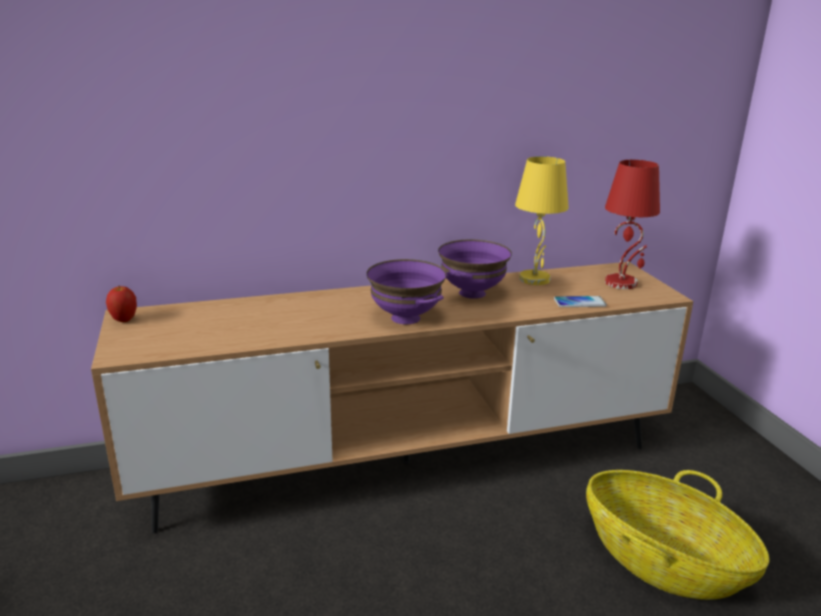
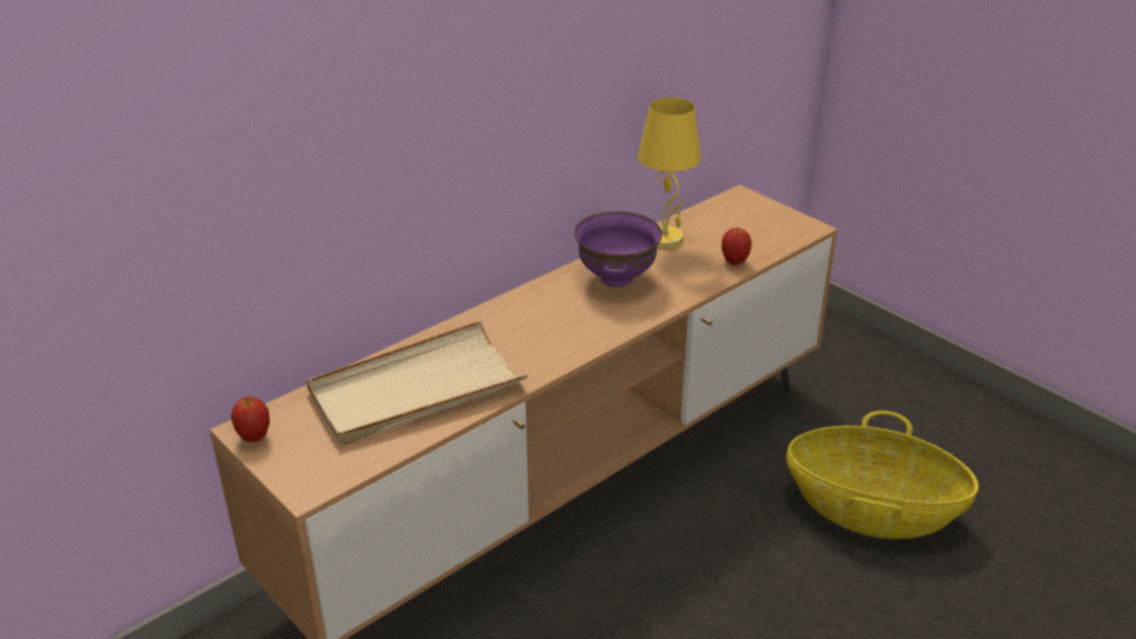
camera: 25 degrees left, 10 degrees up
(256, 320) = (416, 389): none -> beige tray
(404, 318) = (576, 337): purple bowl -> none
(579, 303) = (734, 262): phone -> apple
(621, 283) = (755, 221): red table lamp -> none

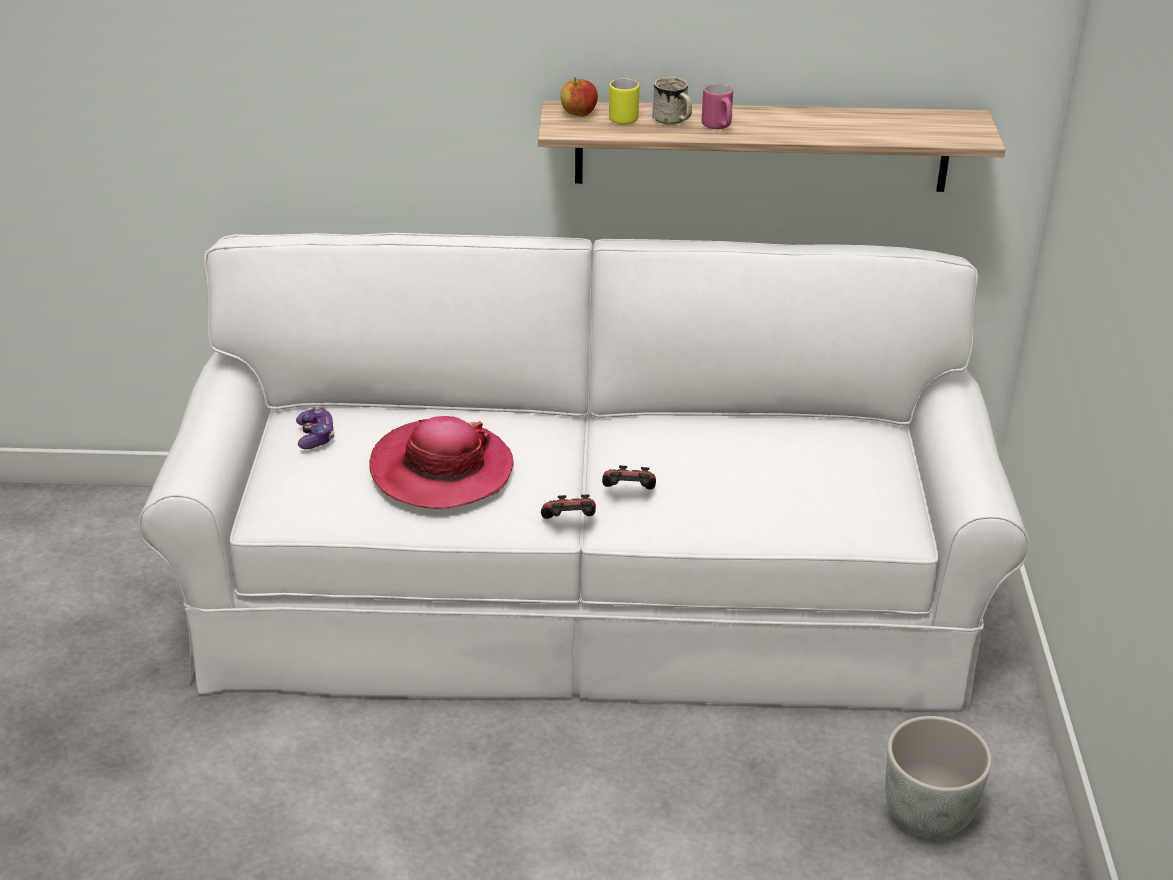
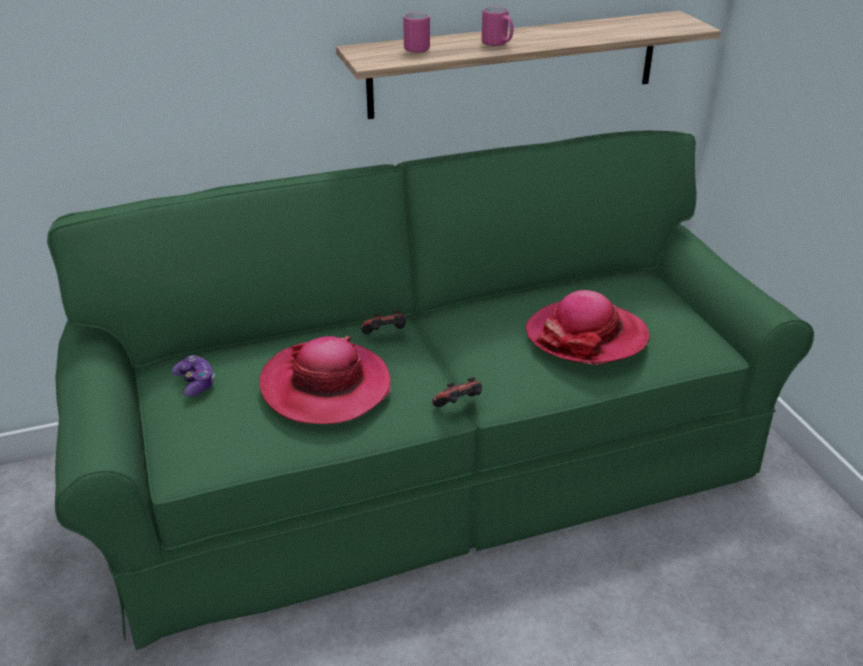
camera: 20 degrees left, 0 degrees up
(578, 114) = (376, 51): apple -> none
(585, 598) = (432, 463): white sofa -> green sofa
(625, 117) = (417, 48): yellow mug -> pink mug
(628, 493) = (493, 368): game controller -> game controller (385, 335)
(673, 121) = (457, 45): white mug -> none
(756, 482) = (586, 336): none -> hat
(929, 815) = (788, 569): grey planter -> none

- TASK DETAILS: Your reply should hold every line from the data that contains "camera", copied in full.

- WRITTEN REPLY:
camera: 25 degrees left, 10 degrees up
camera: 20 degrees left, 0 degrees up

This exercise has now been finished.